** WHAT IS EXPECTED **
Keep the pictures out, please, and set down every record exactly.

** DATA RECORDS **

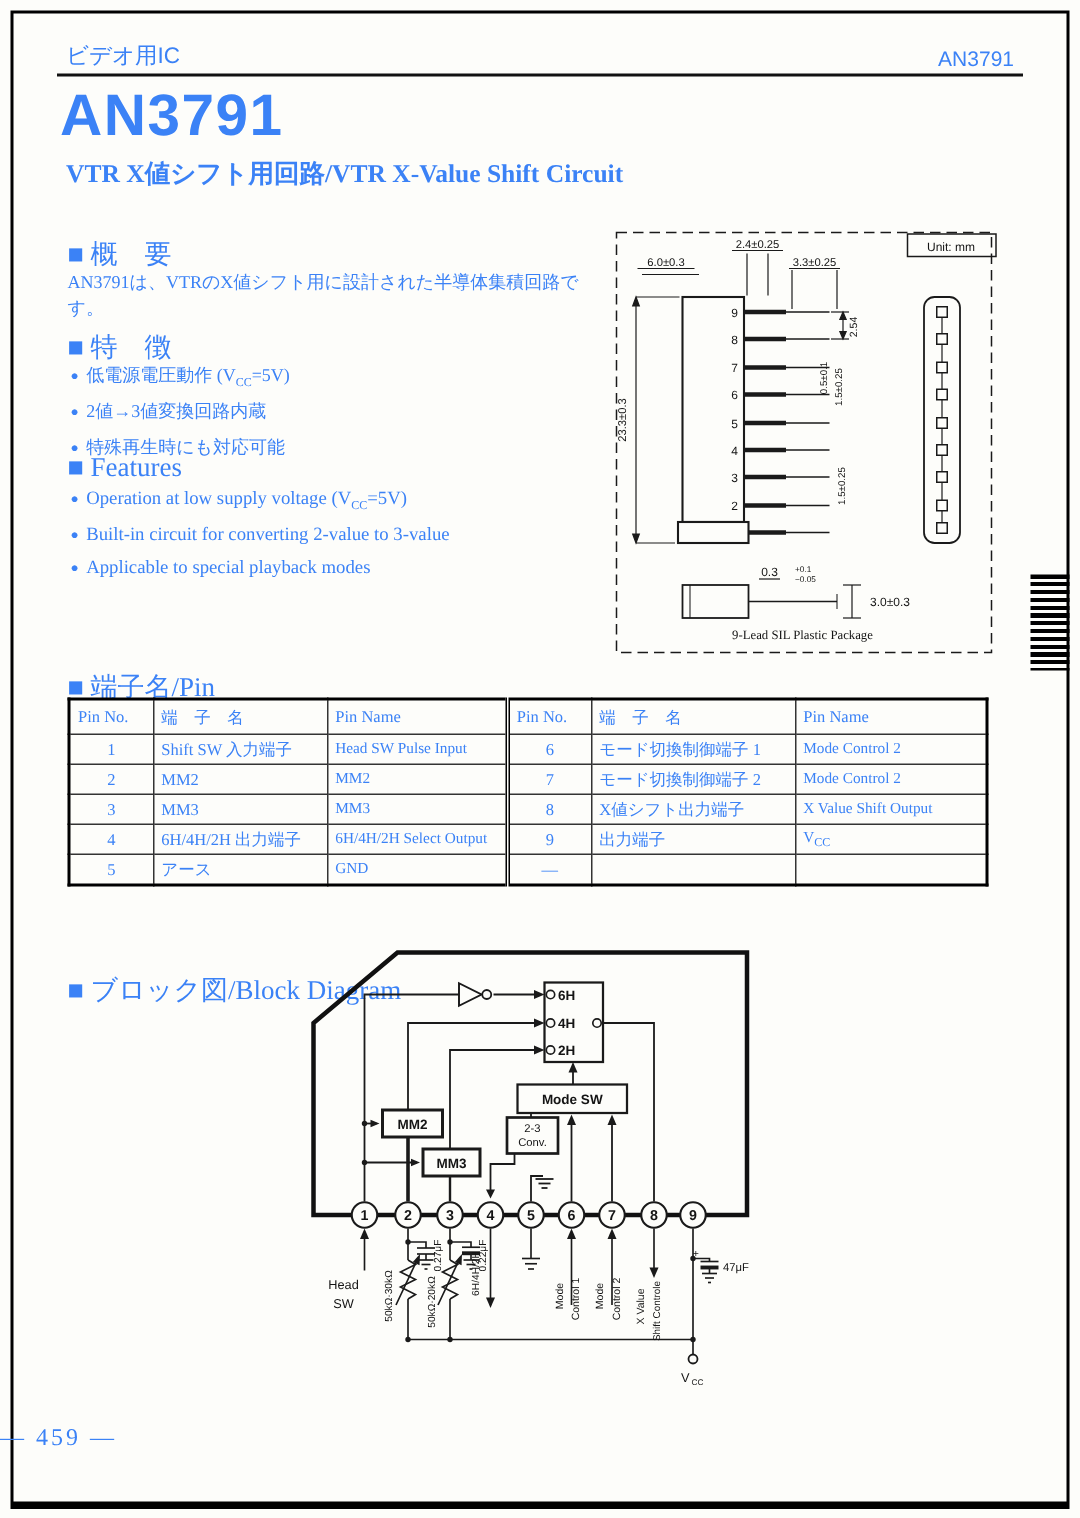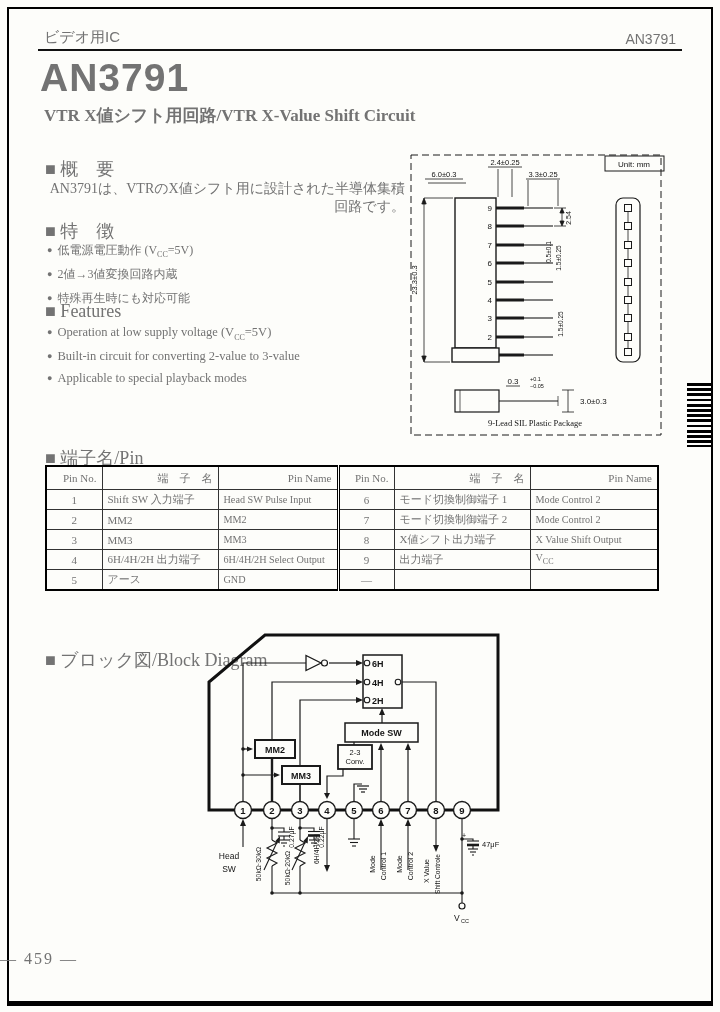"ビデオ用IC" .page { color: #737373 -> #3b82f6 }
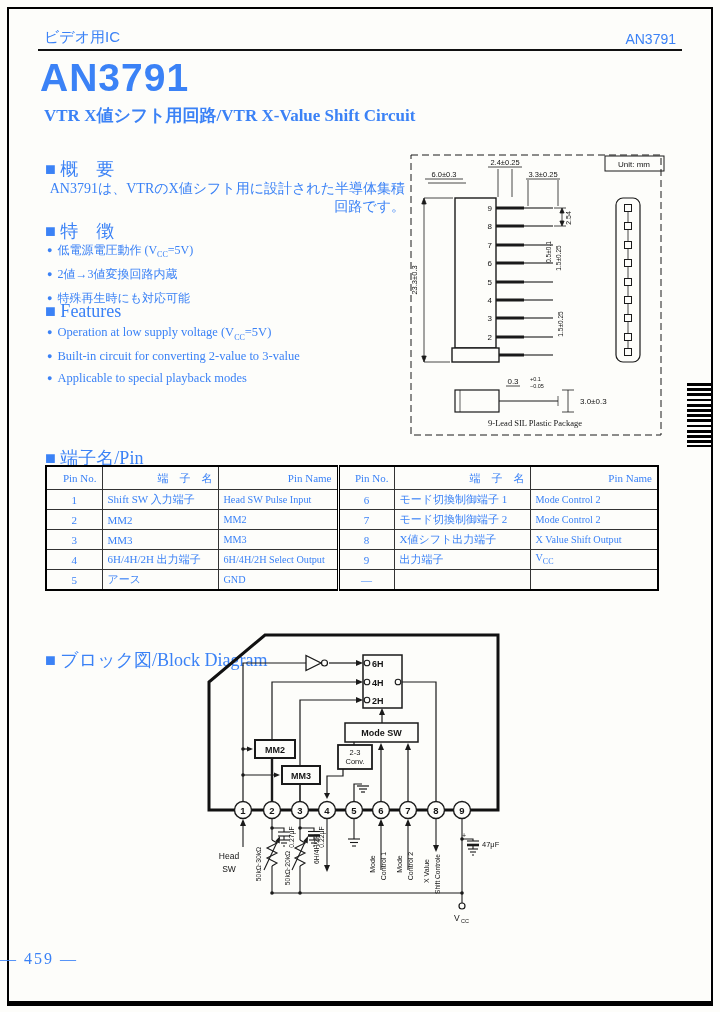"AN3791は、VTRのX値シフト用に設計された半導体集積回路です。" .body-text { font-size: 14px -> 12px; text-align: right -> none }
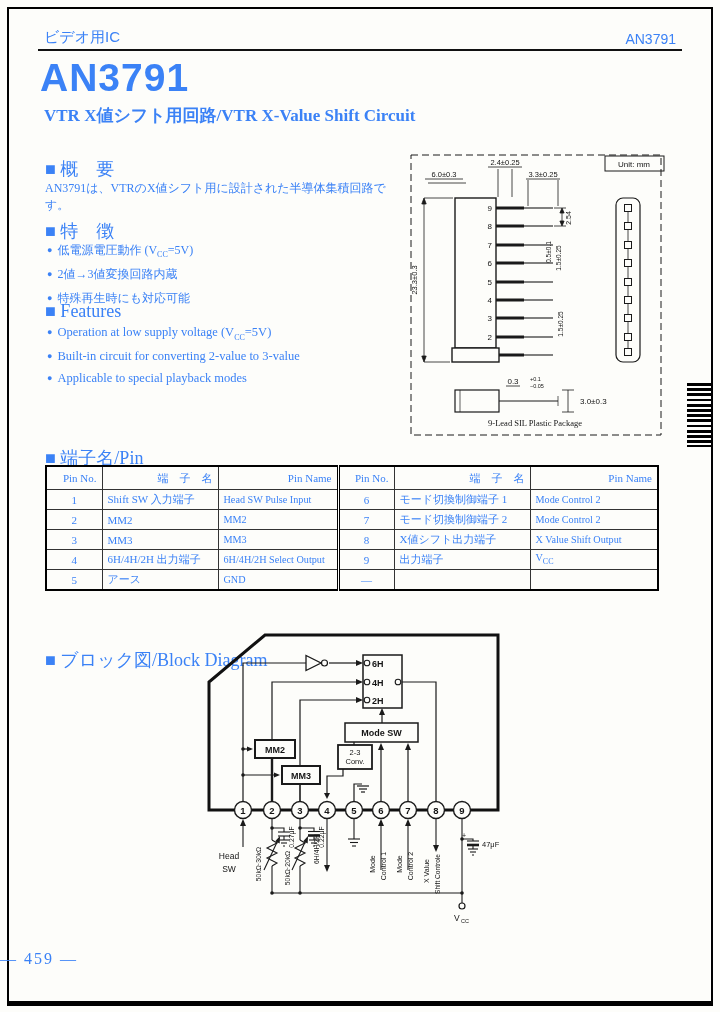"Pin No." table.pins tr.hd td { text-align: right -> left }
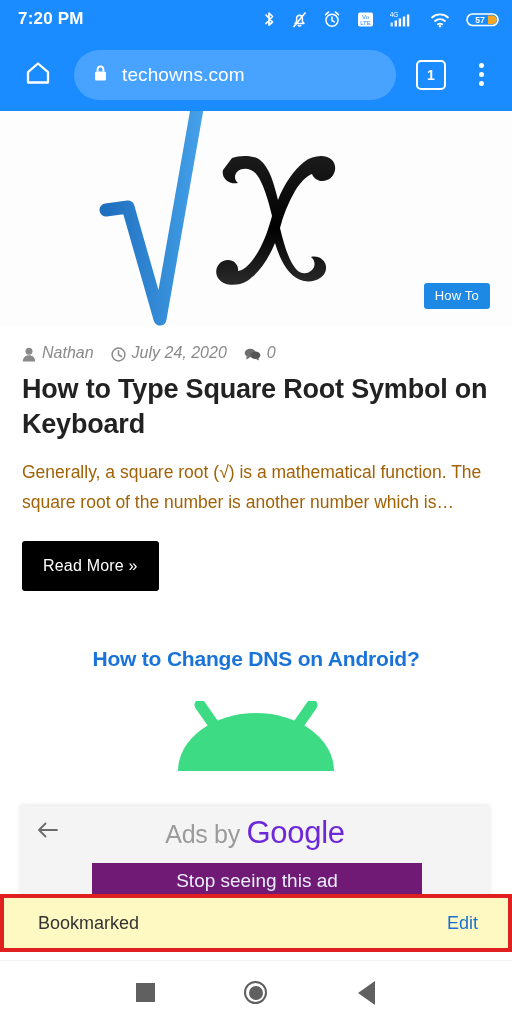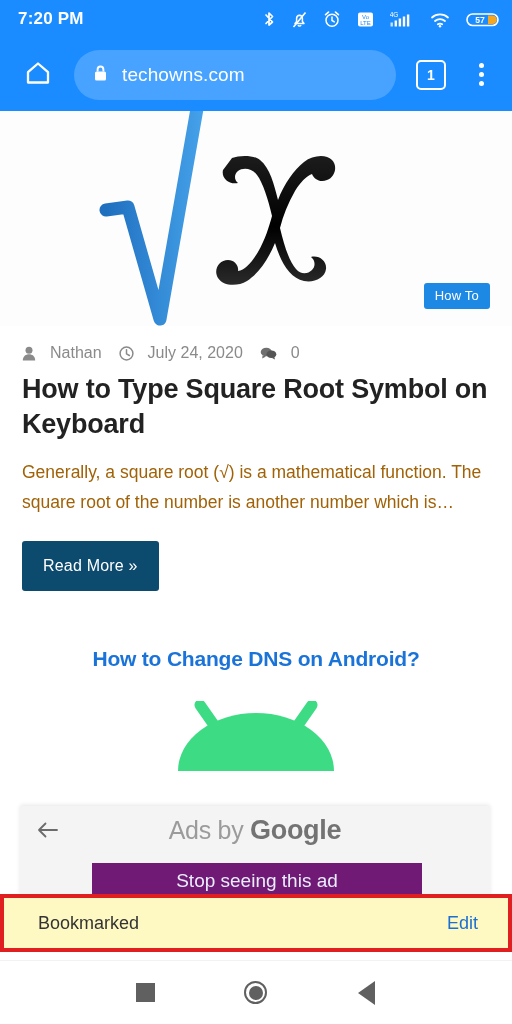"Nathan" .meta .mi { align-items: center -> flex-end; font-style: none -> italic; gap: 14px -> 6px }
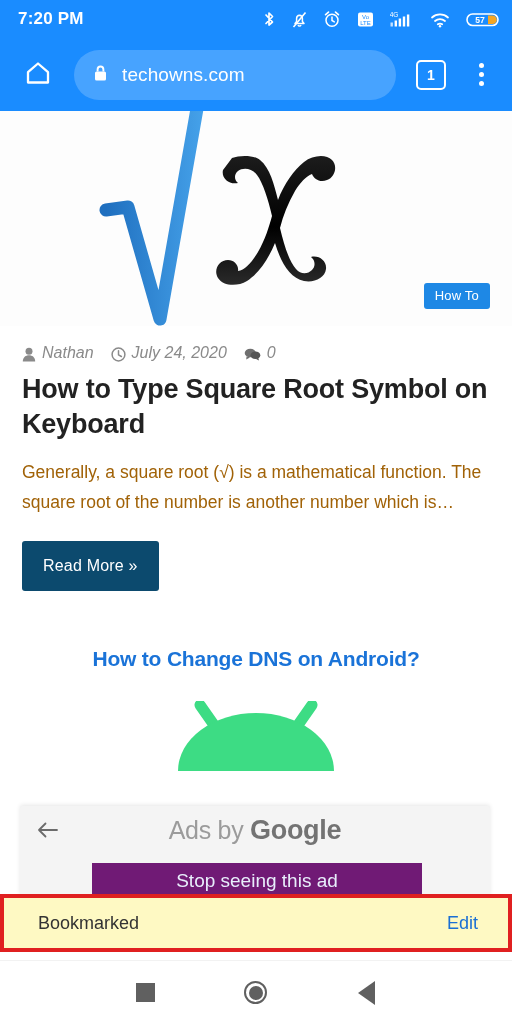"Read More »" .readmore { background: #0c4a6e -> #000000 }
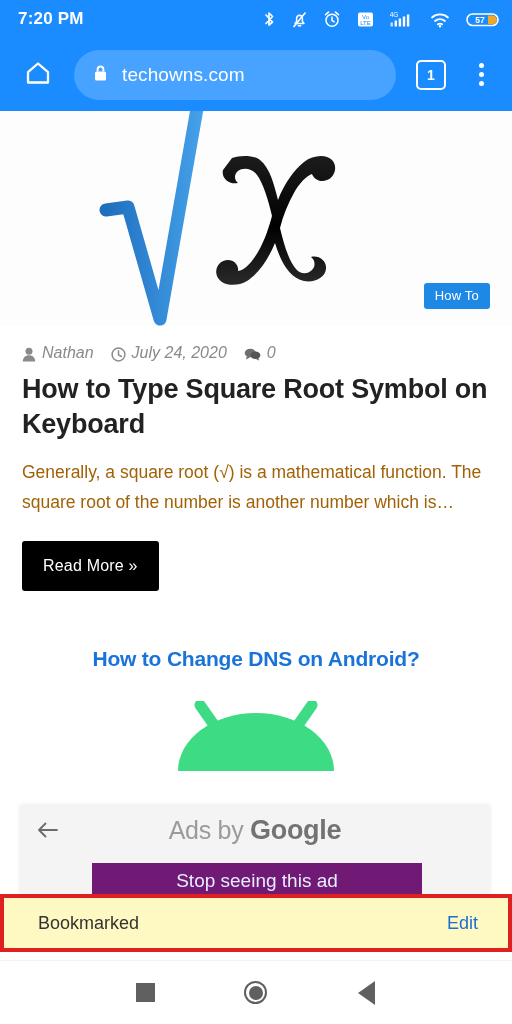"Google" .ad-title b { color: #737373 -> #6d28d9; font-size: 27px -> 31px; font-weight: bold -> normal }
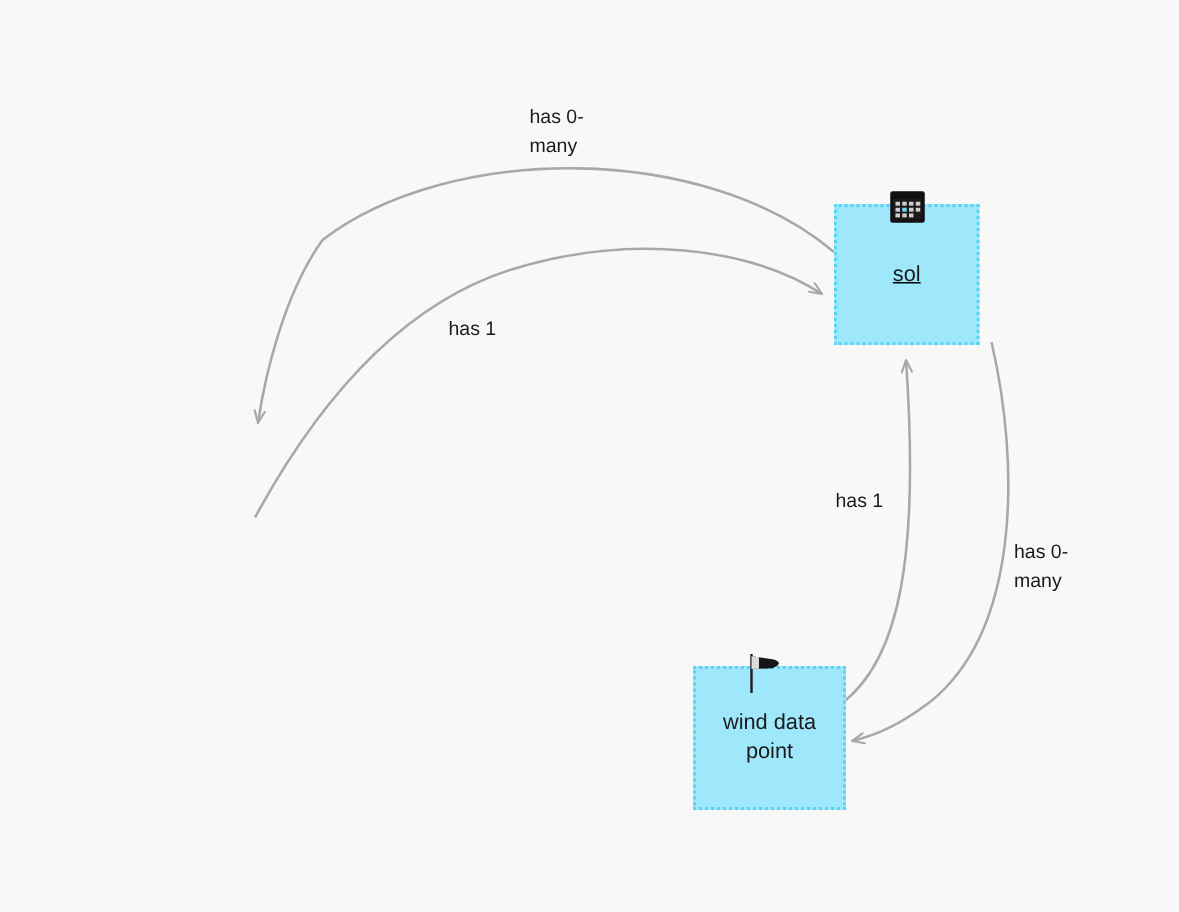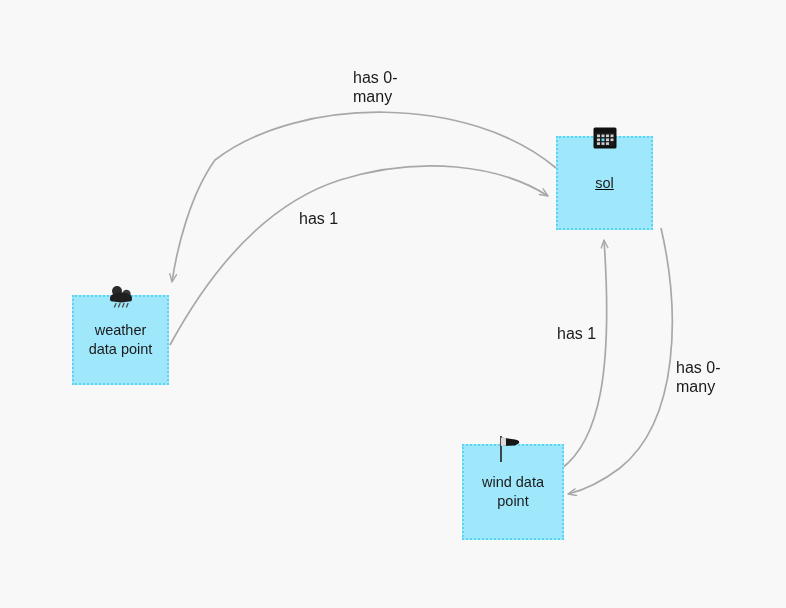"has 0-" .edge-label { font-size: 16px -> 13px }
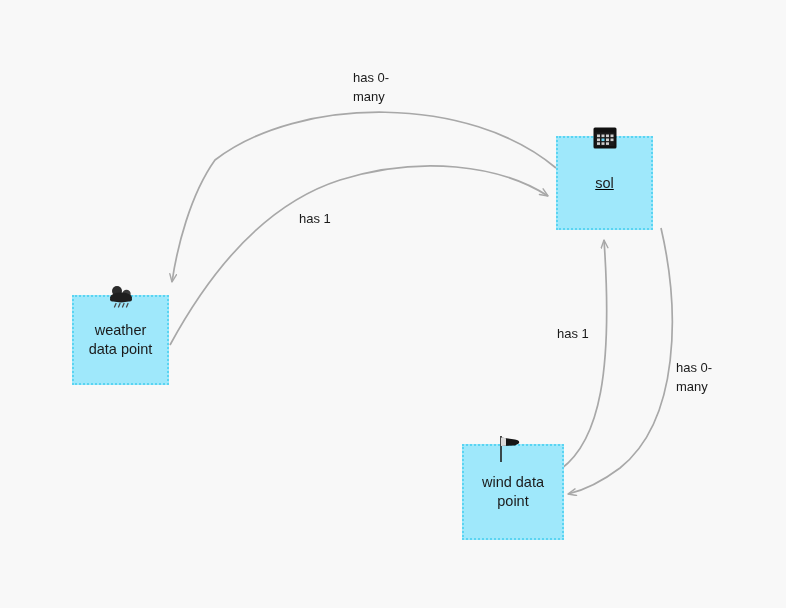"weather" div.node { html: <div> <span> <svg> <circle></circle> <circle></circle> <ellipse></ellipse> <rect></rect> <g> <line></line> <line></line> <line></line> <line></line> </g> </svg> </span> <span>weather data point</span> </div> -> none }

** YOUR RESPONSE **
"ビデオ用IC" .page { color: #737373 -> #3b82f6 }
"AN3791は、VTRのX値シフト用に設計された半導体集積回路です。" .body-text { font-size: 14px -> 12px; text-align: right -> none }
"Pin No." table.pins tr.hd td { text-align: right -> left }
"Nathan" .meta .mi { align-items: center -> flex-end; font-style: none -> italic; gap: 14px -> 6px }
"Read More »" .readmore { background: #0c4a6e -> #000000 }
"Google" .ad-title b { color: #737373 -> #6d28d9; font-size: 27px -> 31px; font-weight: bold -> normal }
"has 0-" .edge-label { font-size: 16px -> 13px }
"weather" div.node { html: <div> <span> <svg> <circle></circle> <circle></circle> <ellipse></ellipse> <rect></rect> <g> <line></line> <line></line> <line></line> <line></line> </g> </svg> </span> <span>weather data point</span> </div> -> none }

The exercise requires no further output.